-- Opening Marker --
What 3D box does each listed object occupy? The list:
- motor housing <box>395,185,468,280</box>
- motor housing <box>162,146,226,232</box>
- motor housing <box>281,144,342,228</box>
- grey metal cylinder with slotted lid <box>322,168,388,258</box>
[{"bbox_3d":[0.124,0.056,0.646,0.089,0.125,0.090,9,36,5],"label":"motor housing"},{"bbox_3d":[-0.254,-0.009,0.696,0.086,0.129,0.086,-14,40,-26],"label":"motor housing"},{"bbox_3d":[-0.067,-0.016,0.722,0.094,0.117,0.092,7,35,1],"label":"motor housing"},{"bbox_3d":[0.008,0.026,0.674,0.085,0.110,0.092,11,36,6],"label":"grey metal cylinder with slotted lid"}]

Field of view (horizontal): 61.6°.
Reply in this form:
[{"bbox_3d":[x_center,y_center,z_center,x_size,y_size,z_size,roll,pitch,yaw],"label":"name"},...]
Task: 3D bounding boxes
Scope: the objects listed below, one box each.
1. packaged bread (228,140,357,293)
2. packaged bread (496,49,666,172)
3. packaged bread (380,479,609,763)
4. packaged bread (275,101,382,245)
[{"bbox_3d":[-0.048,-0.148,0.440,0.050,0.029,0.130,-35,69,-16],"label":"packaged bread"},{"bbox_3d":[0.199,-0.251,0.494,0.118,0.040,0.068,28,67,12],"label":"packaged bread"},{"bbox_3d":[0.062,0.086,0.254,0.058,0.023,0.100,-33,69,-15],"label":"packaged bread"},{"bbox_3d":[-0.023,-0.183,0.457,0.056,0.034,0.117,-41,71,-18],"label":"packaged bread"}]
-- Closing Marker --
-- Opening Marker --
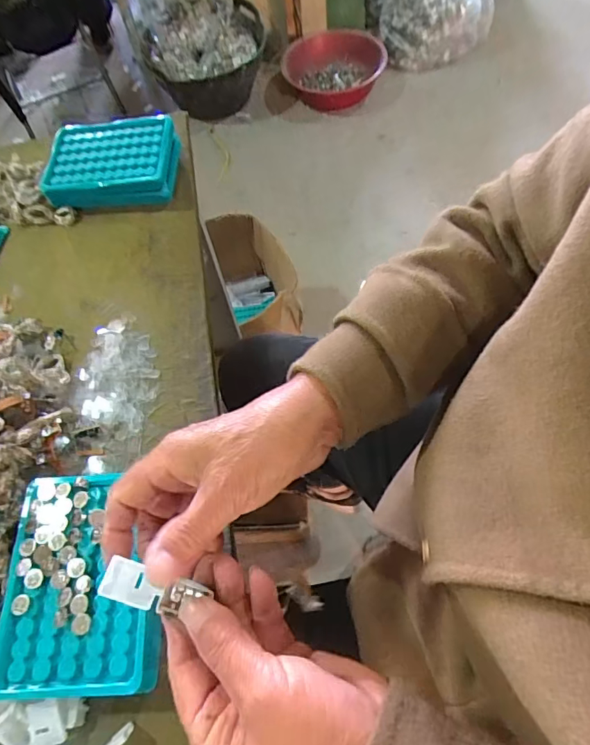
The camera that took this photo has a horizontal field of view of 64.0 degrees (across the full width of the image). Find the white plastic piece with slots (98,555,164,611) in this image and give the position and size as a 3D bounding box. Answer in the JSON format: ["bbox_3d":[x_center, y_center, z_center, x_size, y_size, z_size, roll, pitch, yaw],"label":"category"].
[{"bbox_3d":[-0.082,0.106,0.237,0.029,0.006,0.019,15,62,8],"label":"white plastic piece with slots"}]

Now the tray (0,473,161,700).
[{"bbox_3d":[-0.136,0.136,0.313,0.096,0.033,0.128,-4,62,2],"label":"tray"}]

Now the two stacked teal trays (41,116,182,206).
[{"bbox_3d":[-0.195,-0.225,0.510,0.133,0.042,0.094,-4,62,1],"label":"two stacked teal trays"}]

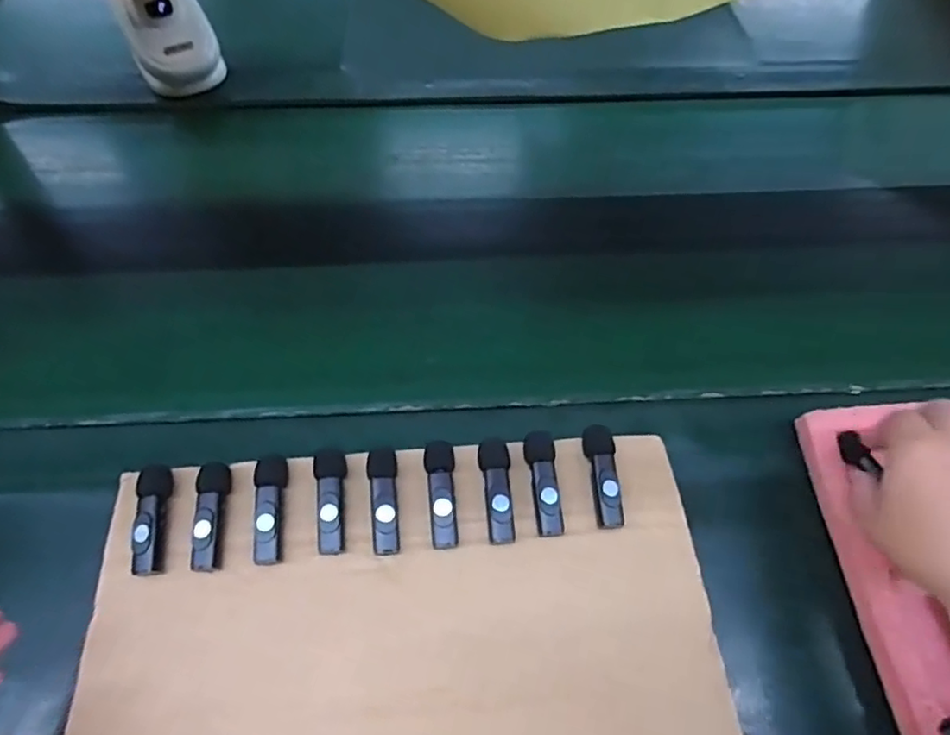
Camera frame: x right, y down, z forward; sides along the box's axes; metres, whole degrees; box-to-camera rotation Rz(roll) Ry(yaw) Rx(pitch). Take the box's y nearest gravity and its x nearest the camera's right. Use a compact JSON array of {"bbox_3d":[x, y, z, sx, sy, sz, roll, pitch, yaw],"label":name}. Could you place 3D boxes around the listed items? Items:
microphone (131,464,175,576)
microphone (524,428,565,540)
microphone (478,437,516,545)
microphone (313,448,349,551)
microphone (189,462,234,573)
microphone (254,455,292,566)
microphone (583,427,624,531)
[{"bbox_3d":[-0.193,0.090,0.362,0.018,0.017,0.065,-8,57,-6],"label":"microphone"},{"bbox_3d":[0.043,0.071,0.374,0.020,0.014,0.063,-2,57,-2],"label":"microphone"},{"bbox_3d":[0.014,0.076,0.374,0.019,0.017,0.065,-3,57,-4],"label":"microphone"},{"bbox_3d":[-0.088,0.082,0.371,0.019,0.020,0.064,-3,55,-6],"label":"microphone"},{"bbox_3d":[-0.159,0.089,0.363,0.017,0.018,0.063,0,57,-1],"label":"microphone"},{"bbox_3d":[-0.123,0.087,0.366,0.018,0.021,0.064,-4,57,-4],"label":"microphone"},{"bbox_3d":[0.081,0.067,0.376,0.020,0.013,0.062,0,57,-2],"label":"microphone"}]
-- Closing Marker --
_WORK ORDER:_
Each line in the listing above from the one containing "Task: 3D bounding boxes" through the one containing "3. packaged bread (380,479,609,763)" should be repeated exactly, and no other line.

_OUTPUT OF THE TASK:_
Task: 3D bounding boxes
Scope: the objects listed below, one box each.
1. packaged bread (228,140,357,293)
2. packaged bread (496,49,666,172)
3. packaged bread (380,479,609,763)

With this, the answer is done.